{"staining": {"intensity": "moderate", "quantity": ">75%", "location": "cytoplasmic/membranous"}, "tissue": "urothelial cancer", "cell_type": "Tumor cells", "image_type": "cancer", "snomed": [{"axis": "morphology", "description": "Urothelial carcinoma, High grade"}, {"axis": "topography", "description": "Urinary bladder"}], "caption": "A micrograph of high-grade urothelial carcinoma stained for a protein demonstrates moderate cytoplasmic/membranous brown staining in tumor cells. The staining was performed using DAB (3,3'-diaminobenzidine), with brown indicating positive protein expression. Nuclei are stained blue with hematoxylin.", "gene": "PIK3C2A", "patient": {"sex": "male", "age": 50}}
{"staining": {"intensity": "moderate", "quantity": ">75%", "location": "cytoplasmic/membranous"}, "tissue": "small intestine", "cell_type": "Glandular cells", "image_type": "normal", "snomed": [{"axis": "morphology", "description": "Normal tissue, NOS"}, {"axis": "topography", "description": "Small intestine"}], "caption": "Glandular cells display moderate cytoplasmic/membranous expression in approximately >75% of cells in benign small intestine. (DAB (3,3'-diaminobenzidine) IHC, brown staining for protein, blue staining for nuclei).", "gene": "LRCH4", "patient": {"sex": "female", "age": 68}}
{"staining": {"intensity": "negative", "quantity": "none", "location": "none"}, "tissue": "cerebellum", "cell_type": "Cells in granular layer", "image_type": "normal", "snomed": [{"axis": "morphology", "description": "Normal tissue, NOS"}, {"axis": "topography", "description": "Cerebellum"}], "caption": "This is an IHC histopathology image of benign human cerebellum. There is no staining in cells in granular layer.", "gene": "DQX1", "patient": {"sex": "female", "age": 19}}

Your instructions –
Line by line, transcribe the material above without leaving anything out.

Exercise result –
{"staining": {"intensity": "moderate", "quantity": ">75%", "location": "cytoplasmic/membranous"}, "tissue": "urothelial cancer", "cell_type": "Tumor cells", "image_type": "cancer", "snomed": [{"axis": "morphology", "description": "Urothelial carcinoma, High grade"}, {"axis": "topography", "description": "Urinary bladder"}], "caption": "A micrograph of high-grade urothelial carcinoma stained for a protein demonstrates moderate cytoplasmic/membranous brown staining in tumor cells. The staining was performed using DAB (3,3'-diaminobenzidine), with brown indicating positive protein expression. Nuclei are stained blue with hematoxylin.", "gene": "PIK3C2A", "patient": {"sex": "male", "age": 50}}
{"staining": {"intensity": "moderate", "quantity": ">75%", "location": "cytoplasmic/membranous"}, "tissue": "small intestine", "cell_type": "Glandular cells", "image_type": "normal", "snomed": [{"axis": "morphology", "description": "Normal tissue, NOS"}, {"axis": "topography", "description": "Small intestine"}], "caption": "Glandular cells display moderate cytoplasmic/membranous expression in approximately >75% of cells in benign small intestine. (DAB (3,3'-diaminobenzidine) IHC, brown staining for protein, blue staining for nuclei).", "gene": "LRCH4", "patient": {"sex": "female", "age": 68}}
{"staining": {"intensity": "negative", "quantity": "none", "location": "none"}, "tissue": "cerebellum", "cell_type": "Cells in granular layer", "image_type": "normal", "snomed": [{"axis": "morphology", "description": "Normal tissue, NOS"}, {"axis": "topography", "description": "Cerebellum"}], "caption": "This is an IHC histopathology image of benign human cerebellum. There is no staining in cells in granular layer.", "gene": "DQX1", "patient": {"sex": "female", "age": 19}}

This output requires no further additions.